··· Extrait du texte ···

Des mots aux maux

Des mots aux maux

Par Michel Deguy

Publié le 05/11/13
Collection Classique
Beaucoup de Français et aussi une cinquantaine de pays à travers le monde qui possèdent notre langue « en partage » ne souffrent pas les atteintes qu’on lui porte. Il est une évidence que notre langue, au long des dernières décennies, n’ait cessé de se dégrader. S’indigner, bondir sur sa chaise en entendant des monstruosités proférées par les uns et les autres (notamment les médias), biffer d’une plume rageuse la publicité outrageante ne sert de rien.

Pour autant, il faut être de son temps, vivre de la vie. Le français est en perpétuel devenir, l’usage en règle le mouvement. Encore y a-t-il le bon et le mauvais usage. La langue vit, donc elle change. Ouvrons un large crédit aux exigences de l’évolution linguistique. Gardons le juste milieu entre deux excès, d’une part entre un dosage parfait de l’élément « dynamique » et d’autre part entre l’élément « statique » ou conservateur.

··· Données à analyser ···

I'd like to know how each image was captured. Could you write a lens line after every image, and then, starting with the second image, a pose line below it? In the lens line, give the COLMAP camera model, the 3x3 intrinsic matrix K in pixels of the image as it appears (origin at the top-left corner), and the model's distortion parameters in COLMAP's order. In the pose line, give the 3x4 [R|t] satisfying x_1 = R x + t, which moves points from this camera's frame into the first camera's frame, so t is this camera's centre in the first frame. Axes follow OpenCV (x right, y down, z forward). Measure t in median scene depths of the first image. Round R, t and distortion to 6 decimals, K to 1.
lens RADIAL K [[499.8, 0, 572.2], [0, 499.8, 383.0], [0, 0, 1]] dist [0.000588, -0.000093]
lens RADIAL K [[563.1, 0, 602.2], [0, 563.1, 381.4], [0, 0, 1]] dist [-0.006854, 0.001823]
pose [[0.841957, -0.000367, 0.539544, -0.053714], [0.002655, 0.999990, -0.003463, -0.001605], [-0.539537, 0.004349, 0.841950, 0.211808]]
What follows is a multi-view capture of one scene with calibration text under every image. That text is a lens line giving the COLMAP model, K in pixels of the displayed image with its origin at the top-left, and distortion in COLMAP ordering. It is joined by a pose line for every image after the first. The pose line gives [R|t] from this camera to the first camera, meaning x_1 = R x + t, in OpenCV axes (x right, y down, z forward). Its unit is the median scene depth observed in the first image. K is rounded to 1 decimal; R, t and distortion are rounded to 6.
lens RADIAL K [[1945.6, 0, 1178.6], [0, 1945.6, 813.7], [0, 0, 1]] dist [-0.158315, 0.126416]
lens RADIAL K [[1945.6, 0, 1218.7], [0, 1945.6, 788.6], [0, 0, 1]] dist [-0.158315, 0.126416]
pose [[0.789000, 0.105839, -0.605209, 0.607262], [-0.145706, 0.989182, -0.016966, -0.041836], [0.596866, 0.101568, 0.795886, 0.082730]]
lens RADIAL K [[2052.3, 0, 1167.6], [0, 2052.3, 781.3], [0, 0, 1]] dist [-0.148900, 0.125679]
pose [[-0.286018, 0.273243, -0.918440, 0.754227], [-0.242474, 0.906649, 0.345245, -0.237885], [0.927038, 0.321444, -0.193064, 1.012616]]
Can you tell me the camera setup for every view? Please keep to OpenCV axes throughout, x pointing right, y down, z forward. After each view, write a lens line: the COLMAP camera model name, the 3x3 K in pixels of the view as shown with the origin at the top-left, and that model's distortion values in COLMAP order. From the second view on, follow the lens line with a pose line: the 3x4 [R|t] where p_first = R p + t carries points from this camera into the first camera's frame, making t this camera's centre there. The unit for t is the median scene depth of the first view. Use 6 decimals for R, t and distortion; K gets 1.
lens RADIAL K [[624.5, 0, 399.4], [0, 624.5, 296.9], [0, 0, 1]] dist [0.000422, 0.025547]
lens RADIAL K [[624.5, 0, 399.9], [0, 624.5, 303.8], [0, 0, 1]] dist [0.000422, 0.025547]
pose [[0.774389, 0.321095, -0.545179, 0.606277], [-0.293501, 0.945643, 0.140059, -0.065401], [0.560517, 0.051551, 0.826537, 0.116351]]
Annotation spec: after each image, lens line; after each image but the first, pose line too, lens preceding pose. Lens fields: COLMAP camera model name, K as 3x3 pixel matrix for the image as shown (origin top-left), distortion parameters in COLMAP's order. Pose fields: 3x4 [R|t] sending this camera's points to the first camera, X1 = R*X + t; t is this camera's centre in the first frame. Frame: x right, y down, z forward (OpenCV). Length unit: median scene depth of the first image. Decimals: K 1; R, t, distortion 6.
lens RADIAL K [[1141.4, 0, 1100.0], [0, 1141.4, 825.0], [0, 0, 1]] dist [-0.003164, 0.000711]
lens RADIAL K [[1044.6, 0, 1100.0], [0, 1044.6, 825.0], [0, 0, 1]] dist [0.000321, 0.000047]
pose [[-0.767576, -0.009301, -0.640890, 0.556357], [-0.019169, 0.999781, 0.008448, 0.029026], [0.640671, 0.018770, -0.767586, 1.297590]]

···

[Explorer le support]:
(a) Recopiez le texte sur la langue française depuis « Publié le 05/11/13 » jusqu'à « sert de rien. » inclus.
(b) Reprenez le texte sur la langue française à la suite de sa dernière phrase et poursuivez-le.

[Exercices corrigés]:
(a)
Publié le 05/11/13
Collection Classique
Beaucoup de Français et aussi une cinquantaine de pays à travers le monde qui possèdent notre langue « en partage » ne souffrent pas les atteintes qu’on lui porte. Il est une évidence que notre langue, au long des dernières décennies, n’ait cessé de se dégrader. S’indigner, bondir sur sa chaise en entendant des monstruosités proférées par les uns et les autres (notamment les médias), biffer d’une plume rageuse la publicité outrageante ne sert de rien.

(b)
Il est une évidence que la plupart des fautes de langage (négligences des accords, emplois abusifs de vocables étrangers, barbarismes, etc.) sont des atteintes portées à notre langue fréquemment commises ou propagées par et à travers les médias. Respectons les Français passionnés par leur langue, elle est universelle, inégalable par sa précision et son élégance.

L’auteur est fasciné par l’écrit. Il le scrute non pas en savant mais en dévot. Aussi s’alarme-t-il devant l’affaissement progressif de notre belle langue, et devant l’appauvrissement du vocabulaire.